ELLICOTT CITY, MD.: Howard County executive Calvin Ball and Howard County Arts Council (HCAC) executive director Coleen West have awarded the Chesapeake Shakespeare Company (CSC) and Baltimore Center Stage each with a $12,500 one-time arts grant, made possible through a partnership between the Howard County government and HCAC. The Baltimore Supplemental Arts Grant is available to Baltimore City arts and cultural organizations receiving operating funding during FY2025. It provides programmatic support and supplemental funding to regional arts organizations impacted by federal government funding cuts so they can continue operations, programs, and outreach to Howard County.

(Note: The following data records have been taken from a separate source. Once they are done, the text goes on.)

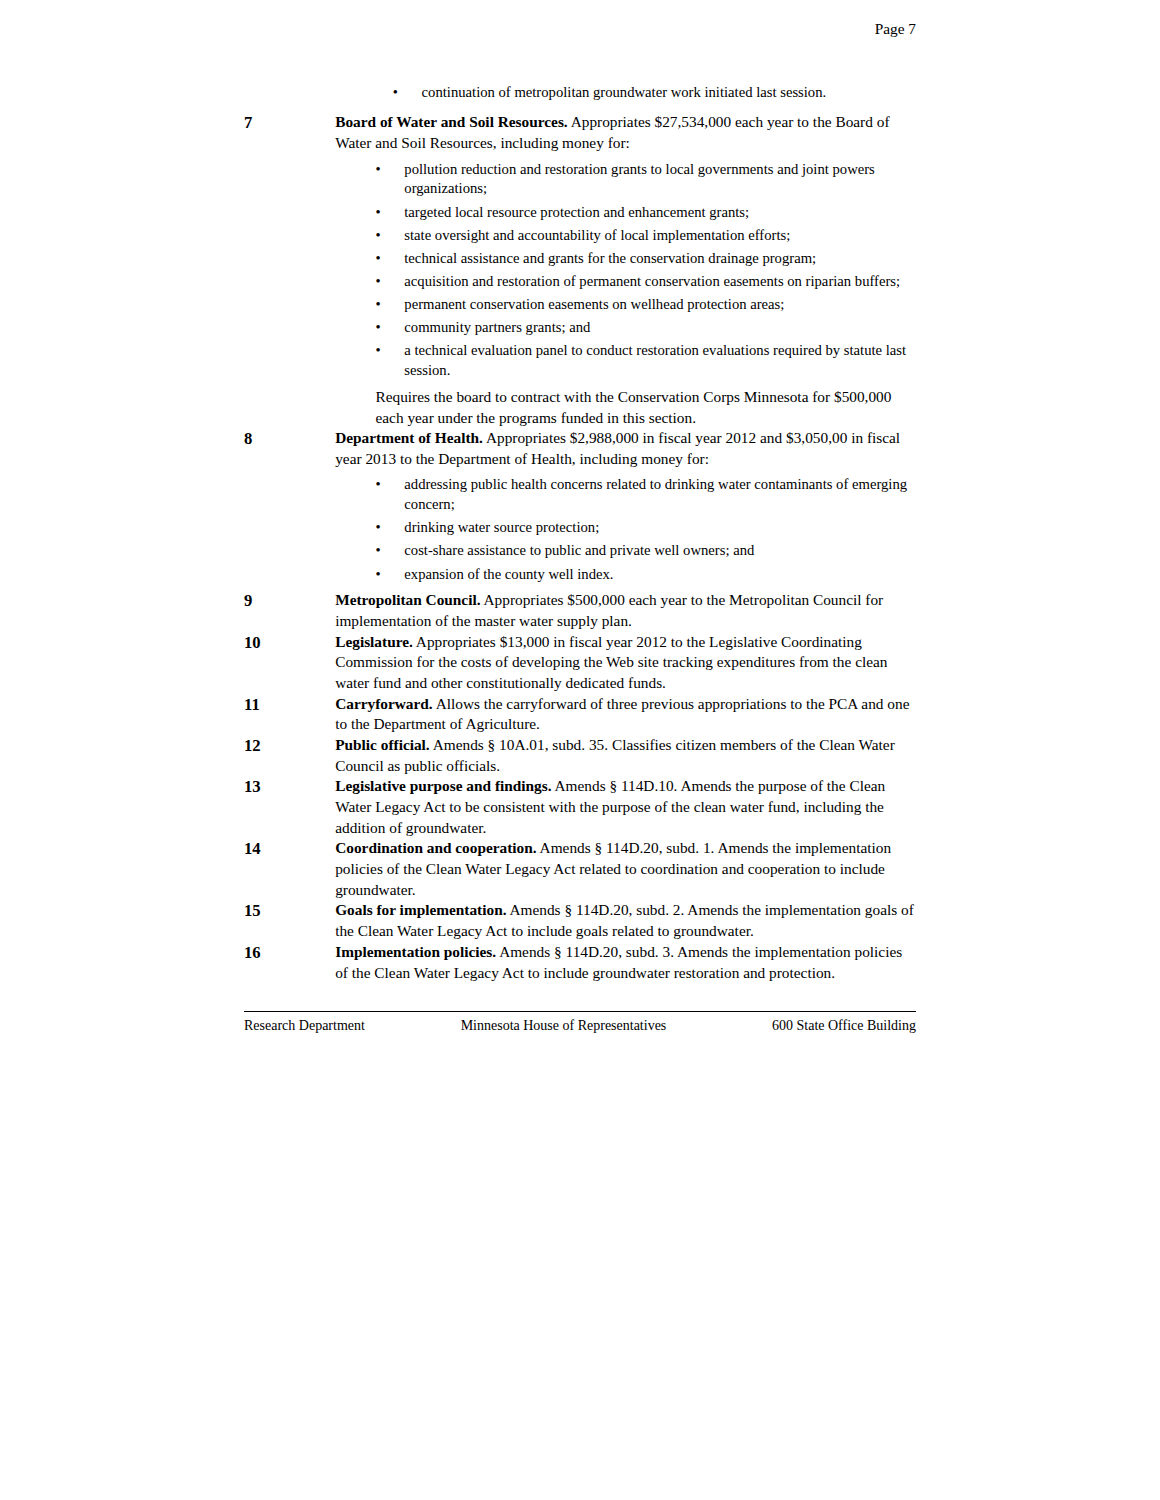Page 7
continuation of metropolitan groundwater work initiated last session.
| 7 | Board of Water and Soil Resources. Appropriates $27,534,000 each year to the Board of Water and Soil Resources, including money for: pollution reduction and restoration grants to local governments and joint powers organizations; targeted local resource protection and enhancement grants; state oversight and accountability of local implementation efforts; technical assistance and grants for the conservation drainage program; acquisition and restoration of permanent conservation easements on riparian buffers; permanent conservation easements on wellhead protection areas; community partners grants; and a technical evaluation panel to conduct restoration evaluations required by statute last session. Requires the board to contract with the Conservation Corps Minnesota for $500,000 each year under the programs funded in this section. |
| 8 | Department of Health. Appropriates $2,988,000 in fiscal year 2012 and $3,050,00 in fiscal year 2013 to the Department of Health, including money for: addressing public health concerns related to drinking water contaminants of emerging concern; drinking water source protection; cost-share assistance to public and private well owners; and expansion of the county well index. |
| 9 | Metropolitan Council. Appropriates $500,000 each year to the Metropolitan Council for implementation of the master water supply plan. |
| 10 | Legislature. Appropriates $13,000 in fiscal year 2012 to the Legislative Coordinating Commission for the costs of developing the Web site tracking expenditures from the clean water fund and other constitutionally dedicated funds. |
| 11 | Carryforward. Allows the carryforward of three previous appropriations to the PCA and one to the Department of Agriculture. |
| 12 | Public official. Amends § 10A.01, subd. 35. Classifies citizen members of the Clean Water Council as public officials. |
| 13 | Legislative purpose and findings. Amends § 114D.10. Amends the purpose of the Clean Water Legacy Act to be consistent with the purpose of the clean water fund, including the addition of groundwater. |
| 14 | Coordination and cooperation. Amends § 114D.20, subd. 1. Amends the implementation policies of the Clean Water Legacy Act related to coordination and cooperation to include groundwater. |
| 15 | Goals for implementation. Amends § 114D.20, subd. 2. Amends the implementation goals of the Clean Water Legacy Act to include goals related to groundwater. |
| 16 | Implementation policies. Amends § 114D.20, subd. 3. Amends the implementation policies of the Clean Water Legacy Act to include groundwater restoration and protection. |
| Research Department | Minnesota House of Representatives | 600 State Office Building |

ATLANTA: The Alliance Theatre has announced its 2025-26 Spelman Leadership interns: Nina Cajuste and Taylor Mills. Both study theatre at Spelman College. As interns, they will be immersed in various departments at the Alliance and learn from working professionals in arts administration, theatre management, marketing, development, education, and production.